Availability: How many 9s are enough?

By: Bob Landstrom

In this post we’ll discuss this term “availability,” as it applies to the data centre world and give some perspective on this notion of the number of “nines.”

Availability vs. Reliability

Let’s first talk about this term, “availability,” and how it is different from the better understood term, “reliability.”

Availability is a probability (though a conditional one…) that the system delivers the required service at the time it’s called upon to do so.  Availability considers that when the system fails, it can be repaired and restored for service.  That is, it includes the time to repair, and this is a critical aspect of availability.  Availability is often expressed in terms of some number of nines.  “Three 9’s,” for example, is the same as saying “99.9% availability.”
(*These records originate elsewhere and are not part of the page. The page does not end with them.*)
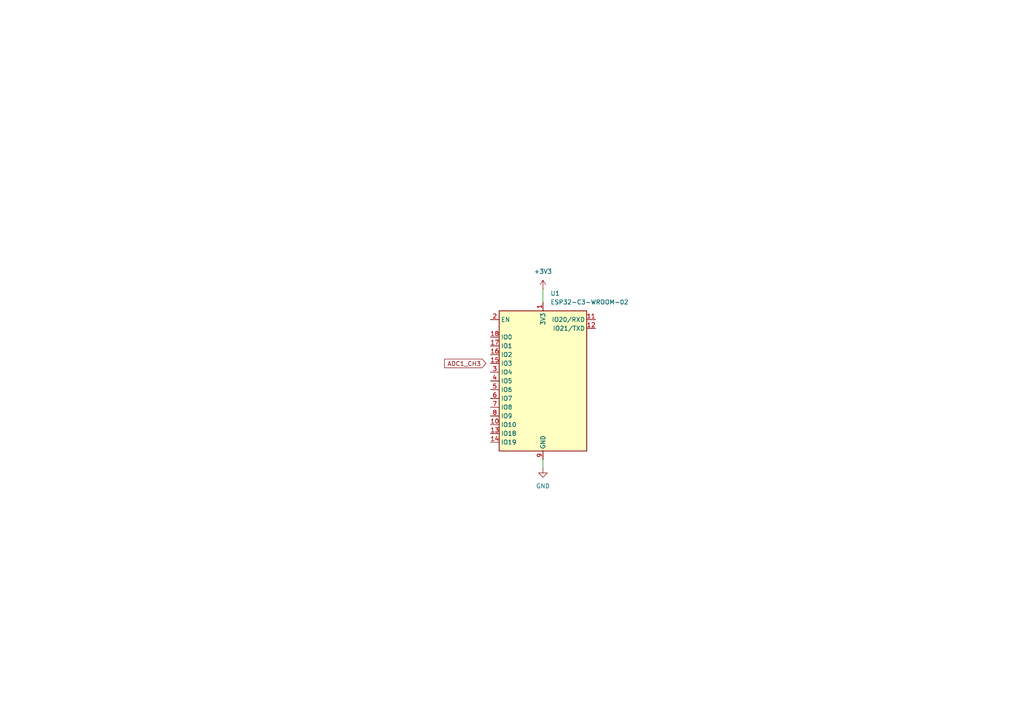
<source format=kicad_sch>
(kicad_sch
	(version 20250114)
	(generator "eeschema")
	(generator_version "9.0")
	(uuid "c523ea33-d954-4f55-a087-4623c9b50ad1")
	(paper "A4")
	
	(wire
		(pts
			(xy 157.48 83.82) (xy 157.48 87.63)
		)
		(stroke
			(width 0)
			(type default)
		)
		(uuid "84f1ce1d-f421-457d-88e4-2af3333b04d1")
	)
	(wire
		(pts
			(xy 157.48 135.89) (xy 157.48 133.35)
		)
		(stroke
			(width 0)
			(type default)
		)
		(uuid "90e591d8-e2e5-4884-89b8-fc8b6558497f")
	)
	(global_label "ADC1_CH3"
		(shape input)
		(at 140.97 105.41 180)
		(fields_autoplaced yes)
		(effects
			(font
				(size 1.27 1.27)
			)
			(justify right)
		)
		(uuid "02fd8df7-7daa-4bb2-b98f-7c6b69d22519")
		(property "Intersheetrefs" "${INTERSHEET_REFS}"
			(at 128.3691 105.41 0)
			(effects
				(font
					(size 1.27 1.27)
				)
				(justify right)
				(hide yes)
			)
		)
	)
	(symbol
		(lib_id "power:GND")
		(at 157.48 135.89 0)
		(unit 1)
		(exclude_from_sim no)
		(in_bom yes)
		(on_board yes)
		(dnp no)
		(fields_autoplaced yes)
		(uuid "8304cccd-2332-4e7b-a539-604a6d54d691")
		(property "Reference" "#PWR01"
			(at 157.48 142.24 0)
			(effects
				(font
					(size 1.27 1.27)
				)
				(hide yes)
			)
		)
		(property "Value" "GND"
			(at 157.48 140.97 0)
			(effects
				(font
					(size 1.27 1.27)
				)
			)
		)
		(property "Footprint" ""
			(at 157.48 135.89 0)
			(effects
				(font
					(size 1.27 1.27)
				)
				(hide yes)
			)
		)
		(property "Datasheet" ""
			(at 157.48 135.89 0)
			(effects
				(font
					(size 1.27 1.27)
				)
				(hide yes)
			)
		)
		(property "Description" "Power symbol creates a global label with name \"GND\" , ground"
			(at 157.48 135.89 0)
			(effects
				(font
					(size 1.27 1.27)
				)
				(hide yes)
			)
		)
		(pin "1"
			(uuid "7c6d7d5f-87f6-4f1e-b52b-696d52b5a0c2")
		)
		(instances
			(project ""
				(path "/c523ea33-d954-4f55-a087-4623c9b50ad1"
					(reference "#PWR01")
					(unit 1)
				)
			)
		)
	)
	(symbol
		(lib_id "power:+3V3")
		(at 157.48 83.82 0)
		(unit 1)
		(exclude_from_sim no)
		(in_bom yes)
		(on_board yes)
		(dnp no)
		(fields_autoplaced yes)
		(uuid "b47fdc67-0beb-4828-8274-33f34f206bf7")
		(property "Reference" "#PWR02"
			(at 157.48 87.63 0)
			(effects
				(font
					(size 1.27 1.27)
				)
				(hide yes)
			)
		)
		(property "Value" "+3V3"
			(at 157.48 78.74 0)
			(effects
				(font
					(size 1.27 1.27)
				)
			)
		)
		(property "Footprint" ""
			(at 157.48 83.82 0)
			(effects
				(font
					(size 1.27 1.27)
				)
				(hide yes)
			)
		)
		(property "Datasheet" ""
			(at 157.48 83.82 0)
			(effects
				(font
					(size 1.27 1.27)
				)
				(hide yes)
			)
		)
		(property "Description" "Power symbol creates a global label with name \"+3V3\""
			(at 157.48 83.82 0)
			(effects
				(font
					(size 1.27 1.27)
				)
				(hide yes)
			)
		)
		(pin "1"
			(uuid "9a94a236-296f-418c-acaf-70bcf352a6b2")
		)
		(instances
			(project ""
				(path "/c523ea33-d954-4f55-a087-4623c9b50ad1"
					(reference "#PWR02")
					(unit 1)
				)
			)
		)
	)
	(symbol
		(lib_id "RF_Module:ESP32-C3-WROOM-02")
		(at 157.48 110.49 0)
		(unit 1)
		(exclude_from_sim no)
		(in_bom yes)
		(on_board yes)
		(dnp no)
		(fields_autoplaced yes)
		(uuid "bbd22410-6178-4a53-8b8b-0d8c0e46b502")
		(property "Reference" "U1"
			(at 159.6233 85.09 0)
			(effects
				(font
					(size 1.27 1.27)
				)
				(justify left)
			)
		)
		(property "Value" "ESP32-C3-WROOM-02"
			(at 159.6233 87.63 0)
			(effects
				(font
					(size 1.27 1.27)
				)
				(justify left)
			)
		)
		(property "Footprint" "RF_Module:ESP32-C3-WROOM-02"
			(at 157.48 109.855 0)
			(effects
				(font
					(size 1.27 1.27)
				)
				(hide yes)
			)
		)
		(property "Datasheet" "https://www.espressif.com/sites/default/files/documentation/esp32-c3-wroom-02_datasheet_en.pdf"
			(at 157.48 109.855 0)
			(effects
				(font
					(size 1.27 1.27)
				)
				(hide yes)
			)
		)
		(property "Description" "802.11 b/g/n Wi­Fi and Bluetooth 5 module, ESP32­C3 SoC, RISC­V microprocessor, On-board antenna"
			(at 157.48 109.855 0)
			(effects
				(font
					(size 1.27 1.27)
				)
				(hide yes)
			)
		)
		(pin "6"
			(uuid "cf7b64eb-e9b6-42f5-bac0-b7cd38a0af04")
		)
		(pin "7"
			(uuid "e601e328-68fb-4e25-87df-c231e88ef12b")
		)
		(pin "5"
			(uuid "1844b91a-2af6-4966-af18-99d164a29d3e")
		)
		(pin "2"
			(uuid "350868d2-d3dc-499a-96f9-b24fc1010f81")
		)
		(pin "18"
			(uuid "20624948-cf2c-4e34-b3f6-51ccf6dbcce4")
		)
		(pin "17"
			(uuid "565c9eca-89e0-4eef-90a5-ceaf7c92dc4e")
		)
		(pin "16"
			(uuid "56e94dbe-1f96-40be-be69-f92325b2a8a3")
		)
		(pin "15"
			(uuid "52e171c7-a1e4-4fd0-b7b2-9fbe81c78541")
		)
		(pin "3"
			(uuid "44b5b3a2-6d9b-4d74-8dc3-1cf156c2d42e")
		)
		(pin "4"
			(uuid "1e0accf8-234d-44cd-98ef-24560b28dafe")
		)
		(pin "1"
			(uuid "5fa4acda-2d2a-432b-8006-3a7dc225a78a")
		)
		(pin "12"
			(uuid "3384ea7c-e607-4ed3-b52d-3b078a1ae1b7")
		)
		(pin "8"
			(uuid "fa79f682-0ceb-4525-947c-7e0c4cc0776b")
		)
		(pin "11"
			(uuid "a045fb1a-6fd1-43ad-bb48-a0c0c2e375c5")
		)
		(pin "19"
			(uuid "768afa4b-650e-450e-b808-9c9254dd09c7")
		)
		(pin "14"
			(uuid "994057ad-b1fe-4c0a-b83c-9c617f45c81d")
		)
		(pin "10"
			(uuid "9771be15-32de-4249-ae7d-fdf1b4f97c41")
		)
		(pin "13"
			(uuid "305df09d-13ef-4b28-ada9-a1b7551659c1")
		)
		(pin "9"
			(uuid "a8f86fd0-dd5e-4096-a123-fce74ef893cc")
		)
		(instances
			(project ""
				(path "/c523ea33-d954-4f55-a087-4623c9b50ad1"
					(reference "U1")
					(unit 1)
				)
			)
		)
	)
	(sheet_instances
		(path "/"
			(page "1")
		)
	)
	(embedded_fonts no)
)

</source>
This is different from “Reliability,” which is simply the probability of the system will perform its function for a given period of time, under certain conditions.  Reliability is often expressed in terms of Mean Time Between Failure (MTBF) or Failure Rate.  Unlike availability, reliability is not a conditional probability, and does not include maintenance or repair.

Availability in Real Life

Let’s use an example of 99.9% (three 9’s) availability, to see what availability could mean in more tangible terms. 

  • 99.9% availability means, for example:
  • 44 minutes of unsafe drinking water per month
  • 3 crash-landings per week at Heathrow
  • 3,000 letters lost by the Postal Service every hour
  • 2,000 surgical mistakes in the NHS every week.
  • 9,000 incorrect banking debits per hour
  • 36,000 missed heartbeats per year (9 hours)

These are all different scenarios, and all unacceptable, but perhaps surprisingly, all pertain to the same availability value.

Let’s look at this from a slightly different angle.  This table shows the amount of time annually that a system is down (or unavailable), given the number of nines availability that system has.  We see here that even a 5-nines system has on average, over five minutes of downtime annually.

% Availability Amount of time unavailable, annually
99% 88 hours
99.9% 8.8 hours
99.99% 53 minutes
99.999% 5.3 minutes
99.9999% 32 seconds

It’s important to remember that the true availability performance of a data centre is not based solely upon engineering and certifications, but also requires superior operational processes and discipline.  A skilled and well trained data centre operations team, mature MOPs & SOPs, disciplined security processes, and superior engineering combine to ensure superior availability performance.

In today’s always-on digital world, downtime translates into lost revenue.  Hypothetical tier ratings are interesting, but a demonstrated track record of strong availability performance, along with evidence of mature and disciplined data centre operations is important for minimizing risk to your business.